Reading the data below, count the lines that carry the string "account". Give nothing but the count.

(Extracted page text data)
•••

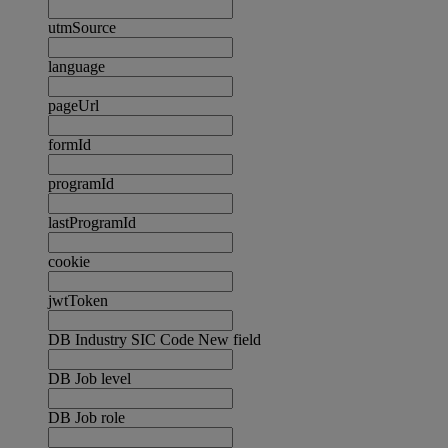
utmSource
language
pageUrl
formId
programId
lastProgramId
cookie
jwtToken
DB Industry SIC Code New field
DB Job level
DB Job role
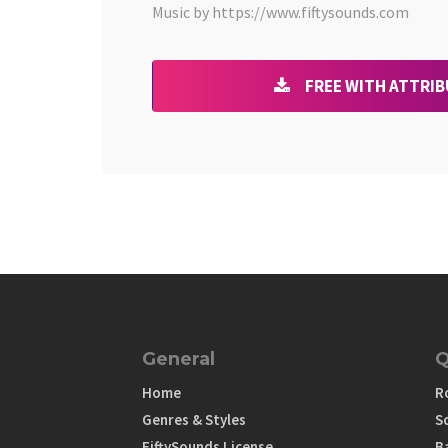
Music by https://www.fiftysounds.com
FREE WITH ATTRI
General
Q
Home
R
Genres & Styles
S
FiftySounds License
B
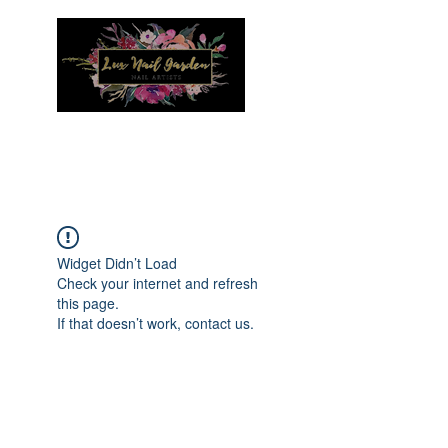
Menu
Widget Didn’t Load
Check your internet and refresh
this page.
If that doesn’t work, contact us.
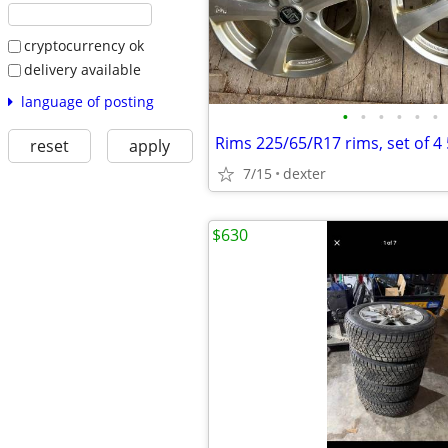
cryptocurrency ok
delivery available
language of posting
•
•
•
•
•
•
Rims 225/65/R17 rims, set of 4
reset
apply
7/15
dexter
$630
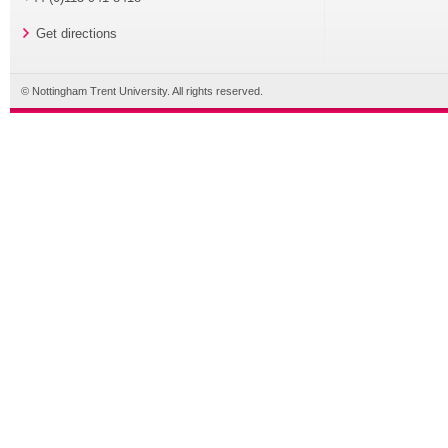
Get directions
© Nottingham Trent University. All rights reserved.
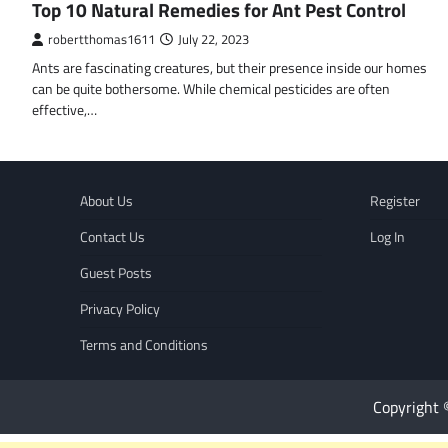
Top 10 Natural Remedies for Ant Pest Control
robertthomas1611
July 22, 2023
Ants are fascinating creatures, but their presence inside our homes
can be quite bothersome. While chemical pesticides are often
effective,…
About Us
Register
Contact Us
Log In
Guest Posts
Privacy Policy
Terms and Conditions
Copyright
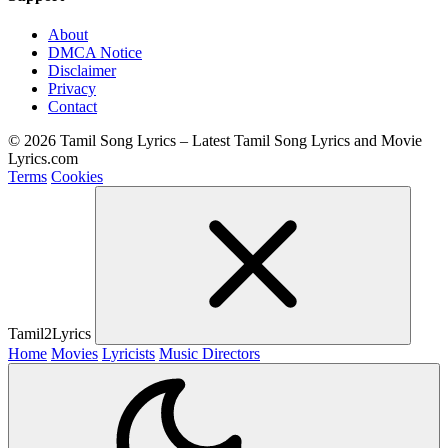
About
DMCA Notice
Disclaimer
Privacy
Contact
© 2026 Tamil Song Lyrics – Latest Tamil Song Lyrics and Movie
Lyrics.com
Terms
Cookies
Tamil2Lyrics
Home
Movies
Lyricists
Music Directors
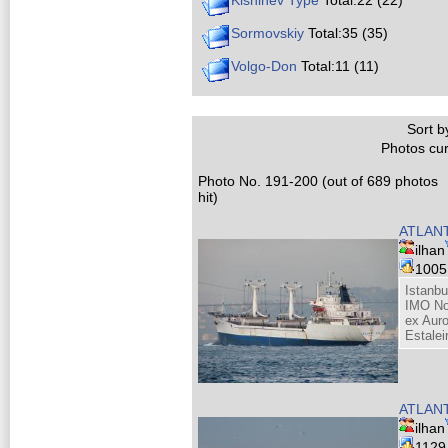
Kishinev Type
Total:22 (22)
Sormovskiy
Total:35 (35)
Volgo-Don
Total:11 (11)
Sort by
Photos cur
Photo No. 191-200 (out of 689 photos
hit)
ATLANT
ilhan
100
Istanbu
IMO No
ex Auro
Estalei
ATLANT
ilhan
112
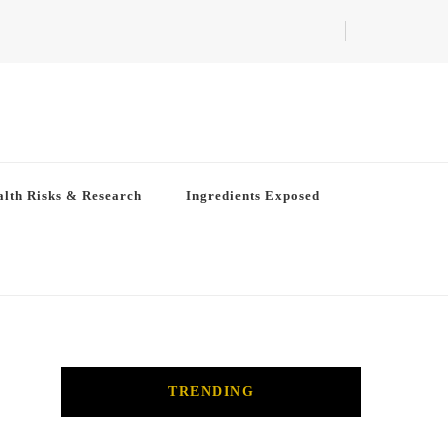
lth Risks & Research
Ingredients Exposed
TRENDING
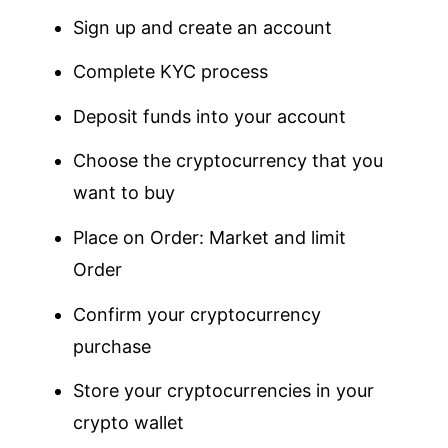
Sign up and create an account
Complete KYC process
Deposit funds into your account
Choose the cryptocurrency that you
want to buy
Place on Order: Market and limit
Order
Confirm your cryptocurrency
purchase
Store your cryptocurrencies in your
crypto wallet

•••

= WRITTEN SOLUTION =
2